A move to temporarily halt car production in the runup to the original March 29 Brexit deadline slashed UK car production in April by almost half – the largest amount since Britain was in the midst of a recession.
Car production fell 44.5% year-on-year to 70,971 units last month, the sharpest fall since exactly 10 years ago when the global financial crisis hit, figures from the Society of Motor Manufacturers and Traders (SMMT) show.
The figure was 56,999 fewer than in April last year.
Car factories shut down last month to sidestep the risk of supply chain disruption from a potentially chaotic “no-deal” Brexit on the original date for Britain’s departure from the European Union.
While this was pushed back to Oct. 31, the postponement came too late for carmakers to change plans, prompting a “dismal” collapse in output, the SMMT said.
Prolonged instability has done untold damage, with the fear of 'no deal' holding back progress, causing investment to stall, jobs to be lost and undermining our global reputationMike Hawes
Global trade tensions exacerbated the decline.
“Today’s figures are evidence of the vast cost and upheaval Brexit uncertainty has already wrought on UK automotive manufacturing businesses and workers,” SMMT Chief Executive Mike Hawes said.

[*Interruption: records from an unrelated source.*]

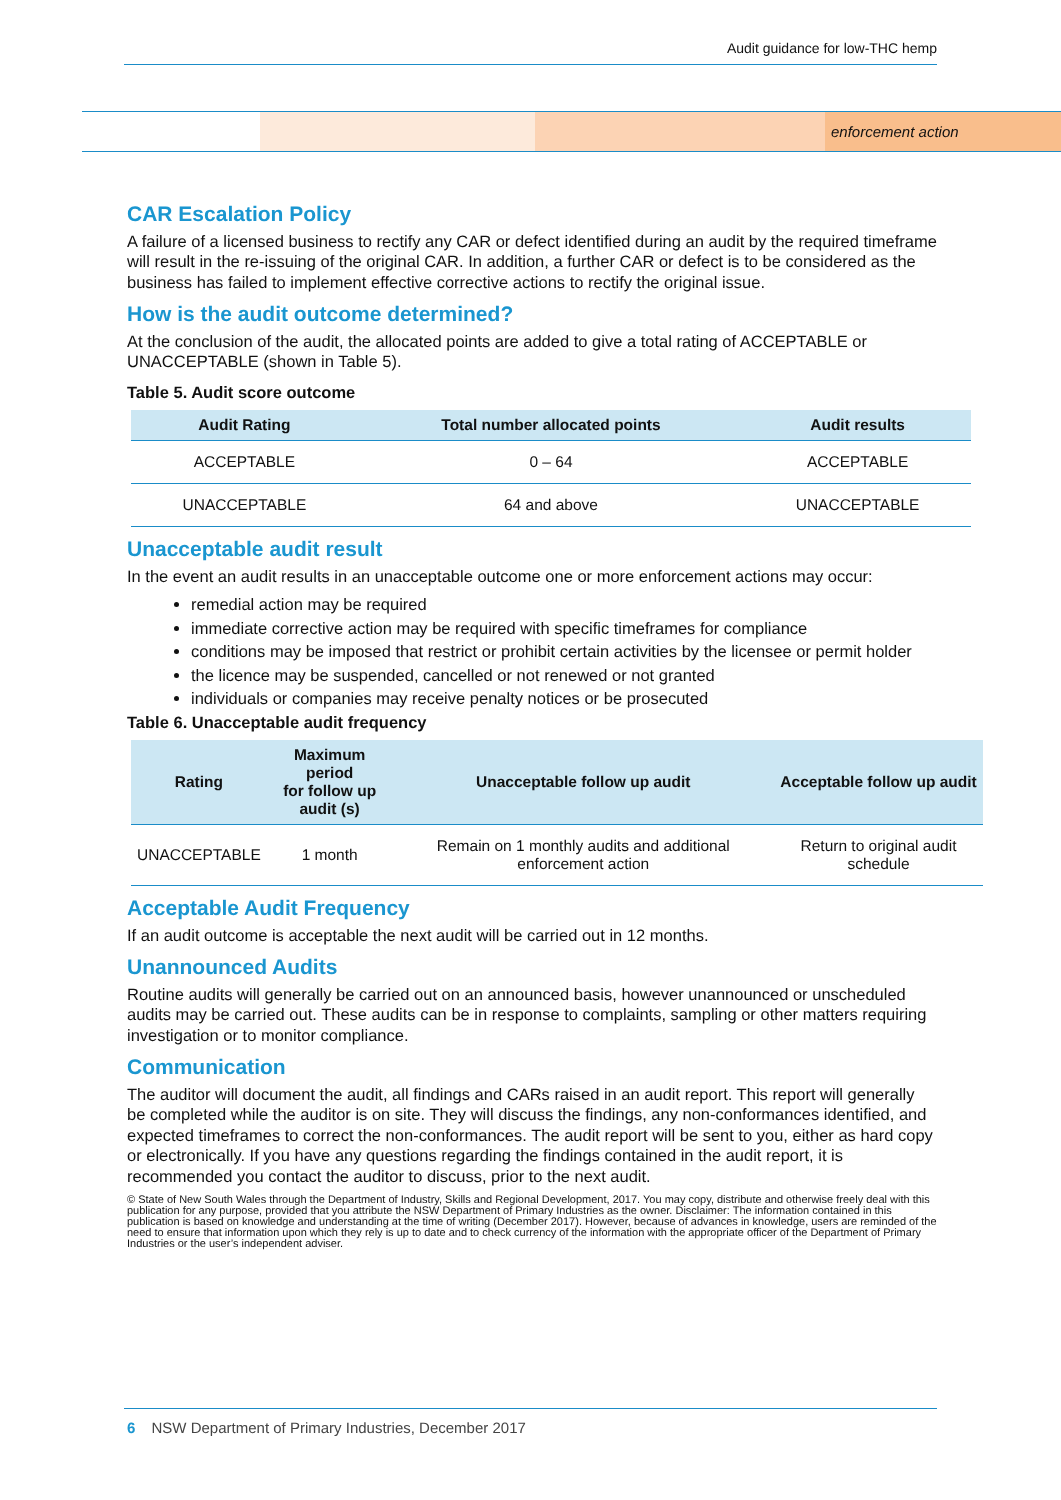Audit guidance for low-THC hemp
enforcement action
CAR Escalation Policy
A failure of a licensed business to rectify any CAR or defect identified during an audit by the required timeframe will result in the re-issuing of the original CAR. In addition, a further CAR or defect is to be considered as the business has failed to implement effective corrective actions to rectify the original issue.
How is the audit outcome determined?
At the conclusion of the audit, the allocated points are added to give a total rating of ACCEPTABLE or UNACCEPTABLE (shown in Table 5).
Table 5. Audit score outcome
| Audit Rating | Total number allocated points | Audit results |
| --- | --- | --- |
| ACCEPTABLE | 0 – 64 | ACCEPTABLE |
| UNACCEPTABLE | 64 and above | UNACCEPTABLE |
Unacceptable audit result
In the event an audit results in an unacceptable outcome one or more enforcement actions may occur:
remedial action may be required
immediate corrective action may be required with specific timeframes for compliance
conditions may be imposed that restrict or prohibit certain activities by the licensee or permit holder
the licence may be suspended, cancelled or not renewed or not granted
individuals or companies may receive penalty notices or be prosecuted
Table 6. Unacceptable audit frequency
| Rating | Maximum period for follow up audit (s) | Unacceptable follow up audit | Acceptable follow up audit |
| --- | --- | --- | --- |
| UNACCEPTABLE | 1 month | Remain on 1 monthly audits and additional enforcement action | Return to original audit schedule |
Acceptable Audit Frequency
If an audit outcome is acceptable the next audit will be carried out in 12 months.
Unannounced Audits
Routine audits will generally be carried out on an announced basis, however unannounced or unscheduled audits may be carried out. These audits can be in response to complaints, sampling or other matters requiring investigation or to monitor compliance.
Communication
The auditor will document the audit, all findings and CARs raised in an audit report. This report will generally be completed while the auditor is on site. They will discuss the findings, any non-conformances identified, and expected timeframes to correct the non-conformances. The audit report will be sent to you, either as hard copy or electronically. If you have any questions regarding the findings contained in the audit report, it is recommended you contact the auditor to discuss, prior to the next audit.
© State of New South Wales through the Department of Industry, Skills and Regional Development, 2017. You may copy, distribute and otherwise freely deal with this publication for any purpose, provided that you attribute the NSW Department of Primary Industries as the owner. Disclaimer: The information contained in this publication is based on knowledge and understanding at the time of writing (December 2017). However, because of advances in knowledge, users are reminded of the need to ensure that information upon which they rely is up to date and to check currency of the information with the appropriate officer of the Department of Primary Industries or the user’s independent adviser.
6 NSW Department of Primary Industries, December 2017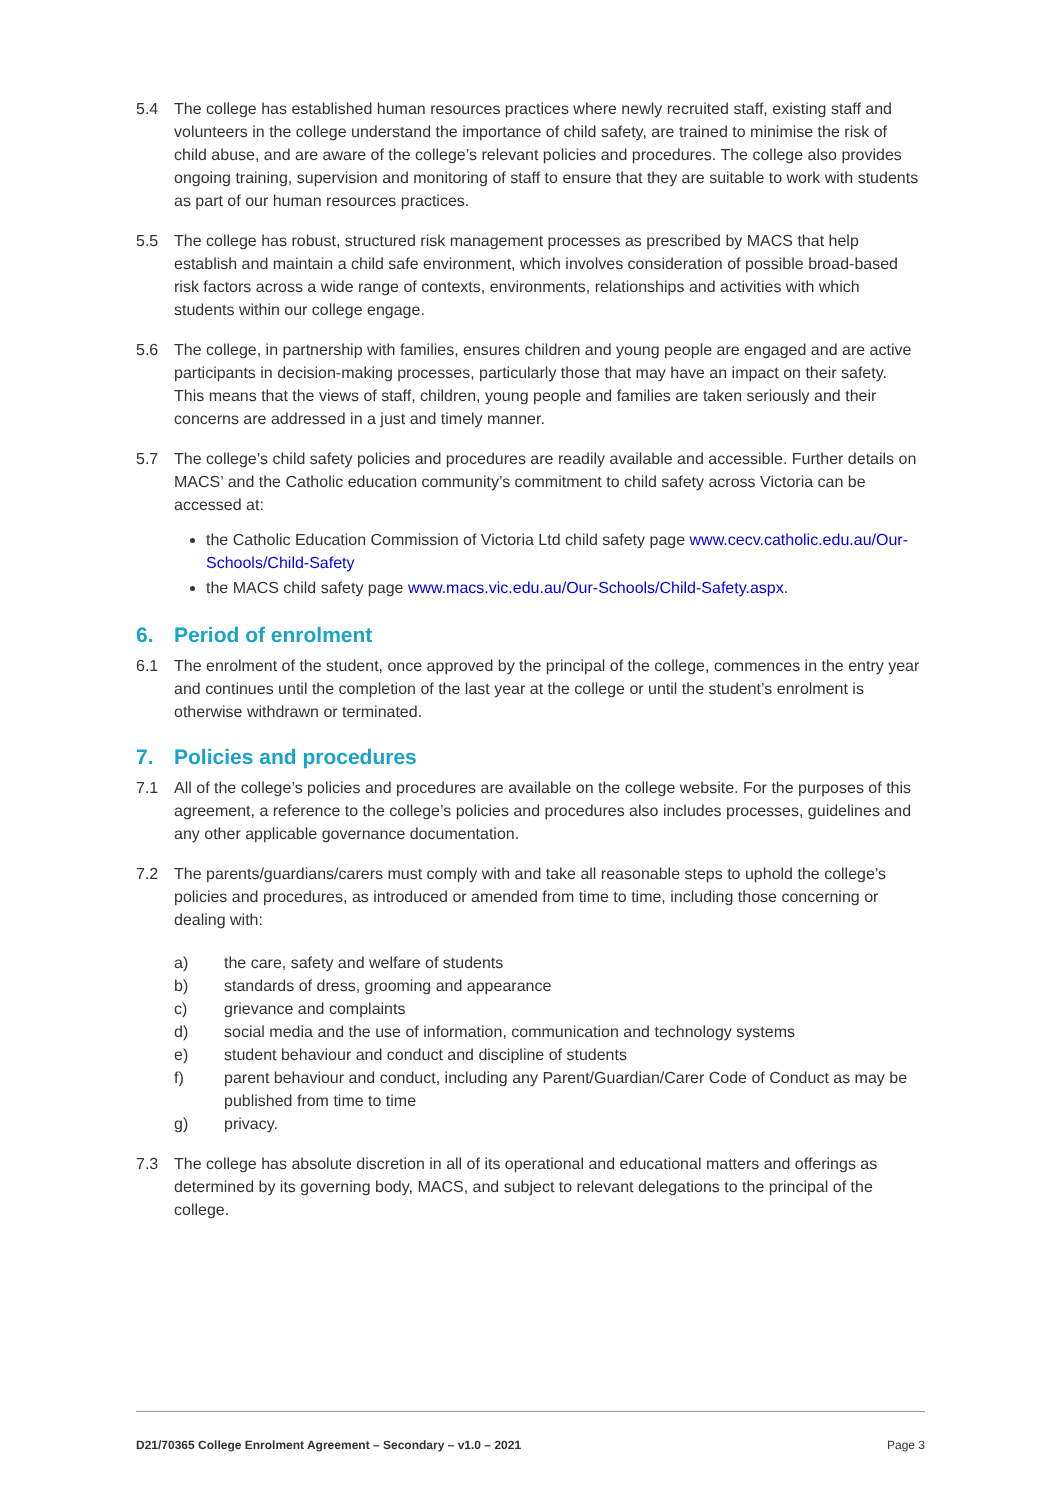5.4 The college has established human resources practices where newly recruited staff, existing staff and volunteers in the college understand the importance of child safety, are trained to minimise the risk of child abuse, and are aware of the college’s relevant policies and procedures. The college also provides ongoing training, supervision and monitoring of staff to ensure that they are suitable to work with students as part of our human resources practices.
5.5 The college has robust, structured risk management processes as prescribed by MACS that help establish and maintain a child safe environment, which involves consideration of possible broad-based risk factors across a wide range of contexts, environments, relationships and activities with which students within our college engage.
5.6 The college, in partnership with families, ensures children and young people are engaged and are active participants in decision-making processes, particularly those that may have an impact on their safety. This means that the views of staff, children, young people and families are taken seriously and their concerns are addressed in a just and timely manner.
5.7 The college’s child safety policies and procedures are readily available and accessible. Further details on MACS’ and the Catholic education community’s commitment to child safety across Victoria can be accessed at:
the Catholic Education Commission of Victoria Ltd child safety page www.cecv.catholic.edu.au/Our-Schools/Child-Safety
the MACS child safety page www.macs.vic.edu.au/Our-Schools/Child-Safety.aspx.
6. Period of enrolment
6.1 The enrolment of the student, once approved by the principal of the college, commences in the entry year and continues until the completion of the last year at the college or until the student’s enrolment is otherwise withdrawn or terminated.
7. Policies and procedures
7.1 All of the college’s policies and procedures are available on the college website. For the purposes of this agreement, a reference to the college’s policies and procedures also includes processes, guidelines and any other applicable governance documentation.
7.2 The parents/guardians/carers must comply with and take all reasonable steps to uphold the college’s policies and procedures, as introduced or amended from time to time, including those concerning or dealing with:
a) the care, safety and welfare of students
b) standards of dress, grooming and appearance
c) grievance and complaints
d) social media and the use of information, communication and technology systems
e) student behaviour and conduct and discipline of students
f) parent behaviour and conduct, including any Parent/Guardian/Carer Code of Conduct as may be published from time to time
g) privacy.
7.3 The college has absolute discretion in all of its operational and educational matters and offerings as determined by its governing body, MACS, and subject to relevant delegations to the principal of the college.
D21/70365 College Enrolment Agreement – Secondary – v1.0 – 2021 Page 3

“Prolonged instability has done untold damage, with the fear of ‘no deal’ holding back progress, causing investment to stall, jobs to be lost and undermining our global reputation.”
Some 127,240 fewer cars have been built in the UK in the year to date, compared with the same period in 2018.
The SMMT estimated production for the whole of 2019 would be about 10% down on last year, but could pick up if a suitable deal between the UK and the EU allowed for a transition period to adapt to trade outside the single market.
Hawes urged the possibility of a ‘no-deal’ Brexit to be taken off the table to keep UK industry competitive globally.
Official data show business investment in Britain fell in every quarter of 2018 and grew only weakly early this year, leaving Britain’s economy reliant on consumer spending to drive growth.
Earlier this month, Bank of England Governor Mark Carney said business investment was likely to continue to be weak, but that there should be an improvement - and reduced reliance on consumers - if Brexit took place smoothly.
The manufacture of motor vehicles accounts for about 9% of overall manufacturing output in Britain, the world’s fifth largest economy.